▶ **Exercise directions**: Provide only the number of lines in the following data that contain "Acercan".

*** Begin section ***

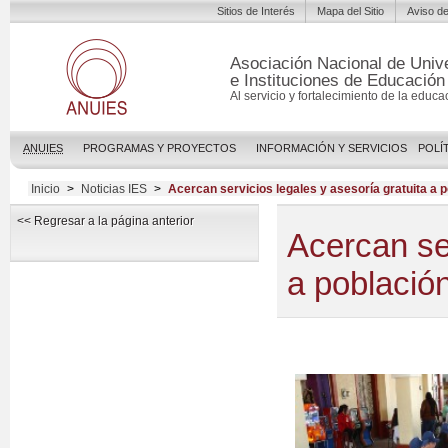
Sitios de Interés
Mapa del Sitio
Aviso de
Asociación Nacional de Univ
e Instituciones de Educación
Al servicio y fortalecimiento de la educa
ANUIES
PROGRAMAS Y PROYECTOS
INFORMACIÓN Y SERVICIOS
POLÍ
Inicio
>
Noticias IES
>
Acercan servicios legales y asesoría gratuita a p
<< Regresar a la página anterior
Acercan ser
a población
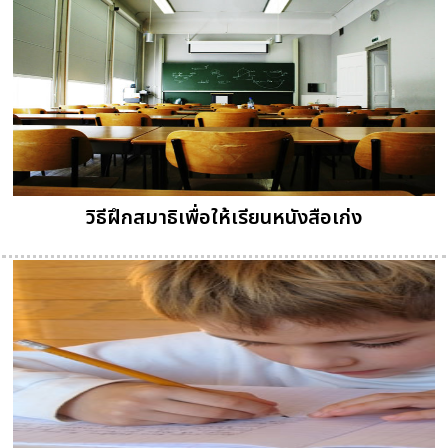
วิธีฝึกสมาธิเพื่อให้เรียนหนังสือเก่ง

*** End section ***

▶ **Answer**: 2